The violence in Battle Royale is horrifying, as it should be. It is unsettling and uncomfortable, particularly as the film confronts audience members with the truly horrific choices that many characters make in the heat of the moment. It is traumatic. It inspires revulsion at a culture that would do this. In contrast, the action of films like The Hunger Games is thrilling and exciting, often asking the audience to get as swept up in the carnage as the viewing public in the film itself.
This gets at another interesting distinction between Battle Royale and the young adult dystopian fiction boom that followed. Stories like The Hunger Games, The Maze Runner, and Divergent are explicitly post-apocalyptic. They exist in a world clearly removed from the present, often by cataclysm and collapse. In contrast, the world of Battle Royale feels much more anchored in contemporary realities.
Battle Royale was obviously inspired by contemporary anxieties in Japan, particularly around youth violence. Even outside of high-profile cases like the Kobe child murders in 1997, there was a clear fear about the next generation. By October 1999, The New York Times reported that “youth crime (was) one of the fastest-growing criminal categories in the country.” Those fears simmer through Battle Royale, in characters like Kiriyama (Masanobu Ando) and Mitsuko (Kou Shibasaki).
However, the decaying culture of Battle Royale is not comparable to that of The Hunger Games. The film’s closing scenes and flashbacks suggest a recognizable Japan. The social collapse is driven by high unemployment and social disengagement. Indeed, Battle Royale repeatedly emphasizes that the horrors of the island are only an escalation of the norm, from Noriko’s (Aki Maeda) memories of bullying to Niida’s (Hirohito Honda) creepy obsession with Takako (Chiaki Kuriyama).

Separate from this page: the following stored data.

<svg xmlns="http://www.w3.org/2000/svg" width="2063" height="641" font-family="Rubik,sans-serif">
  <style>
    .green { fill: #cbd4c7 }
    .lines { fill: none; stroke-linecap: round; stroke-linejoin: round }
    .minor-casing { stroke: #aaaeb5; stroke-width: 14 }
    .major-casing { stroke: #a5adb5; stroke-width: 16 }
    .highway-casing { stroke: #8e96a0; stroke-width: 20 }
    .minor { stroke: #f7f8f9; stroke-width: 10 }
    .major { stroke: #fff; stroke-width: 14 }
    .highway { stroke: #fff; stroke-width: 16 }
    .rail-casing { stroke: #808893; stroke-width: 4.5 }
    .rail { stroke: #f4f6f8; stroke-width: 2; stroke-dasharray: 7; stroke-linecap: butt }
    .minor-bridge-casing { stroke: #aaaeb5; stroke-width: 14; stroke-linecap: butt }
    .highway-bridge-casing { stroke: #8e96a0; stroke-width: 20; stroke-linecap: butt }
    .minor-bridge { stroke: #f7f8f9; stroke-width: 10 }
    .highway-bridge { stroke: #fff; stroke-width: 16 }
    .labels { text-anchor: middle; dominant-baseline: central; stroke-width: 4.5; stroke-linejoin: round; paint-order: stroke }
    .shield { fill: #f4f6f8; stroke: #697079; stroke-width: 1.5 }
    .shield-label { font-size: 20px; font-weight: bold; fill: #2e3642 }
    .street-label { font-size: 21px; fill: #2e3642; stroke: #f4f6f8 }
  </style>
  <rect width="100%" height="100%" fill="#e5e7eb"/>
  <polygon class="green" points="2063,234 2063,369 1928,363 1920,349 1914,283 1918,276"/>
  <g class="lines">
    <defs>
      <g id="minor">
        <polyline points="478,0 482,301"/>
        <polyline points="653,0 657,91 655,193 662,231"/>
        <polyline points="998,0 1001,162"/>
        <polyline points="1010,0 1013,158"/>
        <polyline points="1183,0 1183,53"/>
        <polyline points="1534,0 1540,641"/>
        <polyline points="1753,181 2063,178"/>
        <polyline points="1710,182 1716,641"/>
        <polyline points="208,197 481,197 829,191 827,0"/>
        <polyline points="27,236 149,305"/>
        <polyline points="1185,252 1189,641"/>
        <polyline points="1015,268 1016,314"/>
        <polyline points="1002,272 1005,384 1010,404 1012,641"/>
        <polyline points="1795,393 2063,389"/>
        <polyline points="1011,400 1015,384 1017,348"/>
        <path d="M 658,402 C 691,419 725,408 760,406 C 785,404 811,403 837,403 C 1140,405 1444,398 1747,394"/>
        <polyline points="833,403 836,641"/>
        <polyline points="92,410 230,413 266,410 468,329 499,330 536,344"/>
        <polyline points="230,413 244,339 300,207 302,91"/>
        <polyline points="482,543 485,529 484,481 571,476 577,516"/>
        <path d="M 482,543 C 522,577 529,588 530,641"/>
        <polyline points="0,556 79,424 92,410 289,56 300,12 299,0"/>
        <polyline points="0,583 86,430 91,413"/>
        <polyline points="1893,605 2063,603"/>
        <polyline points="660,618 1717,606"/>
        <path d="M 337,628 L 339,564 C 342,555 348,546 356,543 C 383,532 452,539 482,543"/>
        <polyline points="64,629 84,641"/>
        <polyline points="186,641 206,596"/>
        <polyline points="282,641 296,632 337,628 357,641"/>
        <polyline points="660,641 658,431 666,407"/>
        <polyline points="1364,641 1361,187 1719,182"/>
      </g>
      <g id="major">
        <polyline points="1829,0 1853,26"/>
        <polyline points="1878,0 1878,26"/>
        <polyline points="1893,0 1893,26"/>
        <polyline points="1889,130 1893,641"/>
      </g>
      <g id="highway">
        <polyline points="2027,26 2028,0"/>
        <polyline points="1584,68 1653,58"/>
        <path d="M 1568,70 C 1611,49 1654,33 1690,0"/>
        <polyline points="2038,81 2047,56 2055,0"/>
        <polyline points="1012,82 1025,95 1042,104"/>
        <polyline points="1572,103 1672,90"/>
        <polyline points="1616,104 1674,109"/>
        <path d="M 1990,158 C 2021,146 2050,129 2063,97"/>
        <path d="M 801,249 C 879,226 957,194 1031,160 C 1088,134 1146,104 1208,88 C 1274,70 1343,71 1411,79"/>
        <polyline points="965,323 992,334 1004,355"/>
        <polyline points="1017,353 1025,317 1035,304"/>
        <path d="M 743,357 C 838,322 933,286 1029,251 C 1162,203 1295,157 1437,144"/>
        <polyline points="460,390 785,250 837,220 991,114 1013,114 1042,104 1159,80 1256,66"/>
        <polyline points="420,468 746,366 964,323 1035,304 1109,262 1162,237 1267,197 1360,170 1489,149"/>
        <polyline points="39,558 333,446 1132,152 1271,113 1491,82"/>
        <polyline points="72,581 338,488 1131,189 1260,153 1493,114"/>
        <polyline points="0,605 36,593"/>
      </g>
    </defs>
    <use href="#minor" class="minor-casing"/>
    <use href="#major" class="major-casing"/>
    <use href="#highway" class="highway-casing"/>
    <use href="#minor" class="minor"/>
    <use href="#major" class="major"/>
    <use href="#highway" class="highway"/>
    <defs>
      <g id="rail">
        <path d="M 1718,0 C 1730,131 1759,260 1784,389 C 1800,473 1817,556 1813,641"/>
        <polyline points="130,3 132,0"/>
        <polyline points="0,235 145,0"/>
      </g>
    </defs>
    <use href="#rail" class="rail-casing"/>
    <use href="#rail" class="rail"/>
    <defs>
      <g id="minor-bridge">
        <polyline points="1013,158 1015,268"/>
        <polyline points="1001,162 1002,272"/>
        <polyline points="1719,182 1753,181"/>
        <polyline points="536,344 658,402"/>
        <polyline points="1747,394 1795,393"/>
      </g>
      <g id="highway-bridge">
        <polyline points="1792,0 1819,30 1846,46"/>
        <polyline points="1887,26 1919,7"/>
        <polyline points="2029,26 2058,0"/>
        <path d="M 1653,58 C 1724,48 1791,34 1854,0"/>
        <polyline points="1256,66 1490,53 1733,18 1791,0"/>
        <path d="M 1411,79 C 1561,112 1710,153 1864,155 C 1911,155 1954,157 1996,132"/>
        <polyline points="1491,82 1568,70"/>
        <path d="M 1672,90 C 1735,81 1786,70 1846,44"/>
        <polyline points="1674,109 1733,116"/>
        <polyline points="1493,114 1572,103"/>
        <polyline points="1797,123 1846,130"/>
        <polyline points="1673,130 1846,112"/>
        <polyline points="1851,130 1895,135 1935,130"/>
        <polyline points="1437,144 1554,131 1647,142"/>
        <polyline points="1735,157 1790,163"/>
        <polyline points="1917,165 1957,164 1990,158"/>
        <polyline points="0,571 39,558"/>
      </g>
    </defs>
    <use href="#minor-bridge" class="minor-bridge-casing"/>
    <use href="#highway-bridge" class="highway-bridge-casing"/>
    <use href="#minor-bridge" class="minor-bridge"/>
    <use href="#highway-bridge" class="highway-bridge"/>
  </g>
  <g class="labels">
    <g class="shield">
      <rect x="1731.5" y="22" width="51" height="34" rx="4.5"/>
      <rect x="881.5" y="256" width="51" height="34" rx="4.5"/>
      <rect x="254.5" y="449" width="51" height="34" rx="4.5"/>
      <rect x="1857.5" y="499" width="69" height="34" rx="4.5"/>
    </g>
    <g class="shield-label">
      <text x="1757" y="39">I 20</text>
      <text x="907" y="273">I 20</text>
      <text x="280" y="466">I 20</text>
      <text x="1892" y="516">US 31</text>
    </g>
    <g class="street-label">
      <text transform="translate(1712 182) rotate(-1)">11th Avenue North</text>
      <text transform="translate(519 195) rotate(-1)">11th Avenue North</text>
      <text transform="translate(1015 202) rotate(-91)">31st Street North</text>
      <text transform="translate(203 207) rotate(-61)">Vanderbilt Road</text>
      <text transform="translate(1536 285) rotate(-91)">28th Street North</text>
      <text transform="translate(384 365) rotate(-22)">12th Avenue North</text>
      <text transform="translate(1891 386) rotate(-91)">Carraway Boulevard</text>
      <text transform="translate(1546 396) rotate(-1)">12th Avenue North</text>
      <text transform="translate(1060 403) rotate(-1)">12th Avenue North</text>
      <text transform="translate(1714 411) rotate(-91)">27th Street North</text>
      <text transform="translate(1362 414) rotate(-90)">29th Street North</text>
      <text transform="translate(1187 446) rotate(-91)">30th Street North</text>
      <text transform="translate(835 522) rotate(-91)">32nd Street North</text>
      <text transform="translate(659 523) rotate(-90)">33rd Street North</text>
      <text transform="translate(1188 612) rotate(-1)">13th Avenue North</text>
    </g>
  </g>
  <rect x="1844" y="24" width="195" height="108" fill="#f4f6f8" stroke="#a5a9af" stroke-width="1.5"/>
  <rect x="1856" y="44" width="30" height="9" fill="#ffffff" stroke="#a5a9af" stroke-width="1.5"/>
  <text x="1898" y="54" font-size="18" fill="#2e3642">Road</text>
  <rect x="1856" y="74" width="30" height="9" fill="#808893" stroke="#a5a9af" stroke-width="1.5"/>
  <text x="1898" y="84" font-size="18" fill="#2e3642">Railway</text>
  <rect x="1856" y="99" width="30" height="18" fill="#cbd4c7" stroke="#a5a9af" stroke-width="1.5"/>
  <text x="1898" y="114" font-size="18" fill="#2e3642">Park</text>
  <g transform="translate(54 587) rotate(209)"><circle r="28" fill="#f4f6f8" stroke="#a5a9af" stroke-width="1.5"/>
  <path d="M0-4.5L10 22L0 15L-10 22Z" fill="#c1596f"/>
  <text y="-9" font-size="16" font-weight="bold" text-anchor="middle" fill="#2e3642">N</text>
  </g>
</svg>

Battle Royale spoke to a Japan that was emerging from a “lost decade,” with the 1997/1998 recession seeing a spike in suicide rates among young people. It is about a generation “deprived of the means of survival in the new economy.” The island is a metaphor for what society expects from these kids. As Kitano summarizes, “Life is a game. So fight for survival – and find out if you’re worth it.” Mitsuko acknowledges, “No one is going to save you. That’s just life.”
Battle Royale is a film that understands that teenagers are often thrown into a brutal and bloody world that denies them the comforts afforded their parents while offering impossible odds against success. Indeed, what little the audience learns of Kitano suggests that he is a bad parent, while Noriko regretfully concedes that she will never get the life her mother had. Unlike many of the films that followed, Battle Royale doesn’t pull its punches in its exploration of adolescent horror.